Ethan Mollick (@emollick) posted at 10:16 PM on Wed, Dec 04, 2024:It is worth noting that this is an increasingly common message from insiders at the big AI labs.It isn't unanimous, and you absolutely don't have to believe them, but I hear the same confidence privately as they are broadcasting publicly.(Still not sure how you plan for this)(https://x.com/emollick/status/1864509024214905060?t=ZVSDTAuR3RAtnjMFEDvyhQ&s=03)

From a recent Dwarkesh podcast, I think https://www.dwarkeshpatel.com/p/sholto-douglas-trenton-bricken:

Most intelligence is pattern matching, and you can cover a lot of ground with associative hierarchical retrieval. (Intelligence is compression) Maybe the tricky bit is in learning which associations to follow. Tie into the common refrain that for long-task agents, we “just” need better reliability; where does that come from, and why should it be just one thing?

The key bottleneck in advancing AI is not coming up with ideas, nor implementing them. It's intuitively selecting which ideas to try, and then evaluating imperfect data to judge what did or did not work and why. Bound by compute to run experiments, and taste to select them.

As architectures improve, the model becomes a better and better map of the training data, so it's all about the data, or we'll hit a ceiling based on the data, or we need to make our own data / transcend the data. This is how Olympiad geometry problems were solved.

Larger models seem to be more sample efficient. Superposition suggests that current models may be dramatically under-parameterized for the amount of data we're training them on.
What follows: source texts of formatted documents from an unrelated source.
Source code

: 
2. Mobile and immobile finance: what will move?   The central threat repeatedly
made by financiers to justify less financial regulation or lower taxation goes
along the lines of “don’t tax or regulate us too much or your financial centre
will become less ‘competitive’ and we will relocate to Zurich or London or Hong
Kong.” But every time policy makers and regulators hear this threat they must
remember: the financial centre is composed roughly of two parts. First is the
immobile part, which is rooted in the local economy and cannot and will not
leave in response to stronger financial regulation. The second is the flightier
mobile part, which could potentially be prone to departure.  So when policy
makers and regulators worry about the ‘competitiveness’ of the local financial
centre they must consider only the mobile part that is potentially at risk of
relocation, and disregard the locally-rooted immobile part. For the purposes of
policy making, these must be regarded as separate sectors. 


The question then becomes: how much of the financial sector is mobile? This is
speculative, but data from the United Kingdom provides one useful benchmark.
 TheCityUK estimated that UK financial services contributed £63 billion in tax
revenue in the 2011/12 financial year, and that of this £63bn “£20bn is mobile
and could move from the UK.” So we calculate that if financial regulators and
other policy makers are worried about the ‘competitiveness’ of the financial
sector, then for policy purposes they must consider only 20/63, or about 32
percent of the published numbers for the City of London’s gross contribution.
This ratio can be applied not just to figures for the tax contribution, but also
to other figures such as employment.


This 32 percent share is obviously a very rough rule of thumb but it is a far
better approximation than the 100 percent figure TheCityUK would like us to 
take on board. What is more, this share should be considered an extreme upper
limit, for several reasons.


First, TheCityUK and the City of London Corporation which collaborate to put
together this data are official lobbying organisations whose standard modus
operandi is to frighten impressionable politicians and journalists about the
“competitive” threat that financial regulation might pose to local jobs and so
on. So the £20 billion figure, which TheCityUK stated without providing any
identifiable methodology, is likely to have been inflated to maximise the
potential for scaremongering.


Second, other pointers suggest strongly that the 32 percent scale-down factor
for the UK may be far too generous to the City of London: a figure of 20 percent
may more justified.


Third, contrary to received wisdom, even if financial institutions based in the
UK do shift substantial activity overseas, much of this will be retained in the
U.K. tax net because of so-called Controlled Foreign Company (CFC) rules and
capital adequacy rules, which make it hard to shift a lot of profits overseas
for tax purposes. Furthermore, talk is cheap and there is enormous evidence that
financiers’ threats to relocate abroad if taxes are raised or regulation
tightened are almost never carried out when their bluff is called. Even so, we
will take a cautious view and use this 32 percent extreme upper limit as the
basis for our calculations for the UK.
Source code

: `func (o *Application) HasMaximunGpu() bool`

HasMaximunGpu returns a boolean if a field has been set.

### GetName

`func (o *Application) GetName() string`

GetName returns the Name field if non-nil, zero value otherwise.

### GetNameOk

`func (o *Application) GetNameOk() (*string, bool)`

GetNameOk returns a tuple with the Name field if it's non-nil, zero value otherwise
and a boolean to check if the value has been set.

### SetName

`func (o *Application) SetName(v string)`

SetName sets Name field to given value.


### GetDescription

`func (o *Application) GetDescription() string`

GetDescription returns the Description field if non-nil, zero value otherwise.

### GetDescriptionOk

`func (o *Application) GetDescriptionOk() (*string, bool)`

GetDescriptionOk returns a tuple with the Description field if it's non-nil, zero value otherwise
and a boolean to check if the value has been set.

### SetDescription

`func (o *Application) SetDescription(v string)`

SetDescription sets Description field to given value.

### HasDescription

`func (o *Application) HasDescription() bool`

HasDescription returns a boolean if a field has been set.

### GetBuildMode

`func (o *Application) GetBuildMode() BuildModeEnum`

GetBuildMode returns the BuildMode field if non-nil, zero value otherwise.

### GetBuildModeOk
From https://dblalock.substack.com/p/2024-4-7-arxiv-roundup-dbrx-backlog – file for a later post:

People sometimes have this impression that big LLMs are like this space race where we stand around at whiteboards having breakthroughs and the company with the most talent or insights gets the best model.

The reality is much less sexy than that. We’re basically all getting the same power law scaling behavior, and it’s just a matter of:

Parameter count

Training data quantity / epoch count

Training data quality

Whether it’s an MoE model or not

Hyperparameter tuning

The real innovation is in dataset construction and the systems you build to scale efficiently.

It also takes immense skill to debug the training, with all sorts of subtleties arising from all over the stack. E.g., a lot of weird errors turn out to be symptoms of expert load imbalance and the resulting variations in memory consumption across devices and time steps. Another fun lesson was that, if your job restarts at exactly the same rate across too many nodes, you can DDOS your object store—and not only that, but do so in such a way that the vendor’s client library silently eats the error. I could list war stories like this for an hour (and I have).

Another non-obvious point about building huge LLMs is that there are a few open design/hparam choices we all pay attention to when another LLM shop releases details about their model. This is because we all assume they ablated the choice, so more labs making a given decision is evidence that it’s a good idea. E.g., seeing that MegaScale used parallel attention increased our suspicion that we could get away with it too (although so far we’ve always found it’s too large a quality hit).

It’s also an interesting datapoint around AI progress. DBRX would have been the world’s best LLM 15 months ago—and it could be much better if we had just chosen to throw more money at it. Since OpenAI had GPT-3 before we even existed as a company, this indicates that the gap between the leaders and others is narrowing (as measured in time, not necessarily model capabilities). My read is that everyone is hitting the same power law scaling, and there was just a big ramp-up time for people to build good training and serving infra initially. That’s not to say that no meaningful innovations will happen—just that they’re extremely rare (e.g., MoE) or incremental (e.g., the never-ending grind of data quality).

From https://thezvi.substack.com/p/ai-58-stargate-agi, a recent example of eking out extra performance:

New paper suggests using evolutionary methods to combine different LLMs into a mixture of experts.

As Jack Clark notes, there is likely a large capabilities overhang available in techniques like this. It is obviously a good idea if you want to scale up effectiveness in exchange for higher inference costs. It will obviously work once we figure out how to do it well, allowing you to improve performance in areas of interest while minimizing degradation elsewhere, and getting ‘best of both worlds’ performance on a large scale.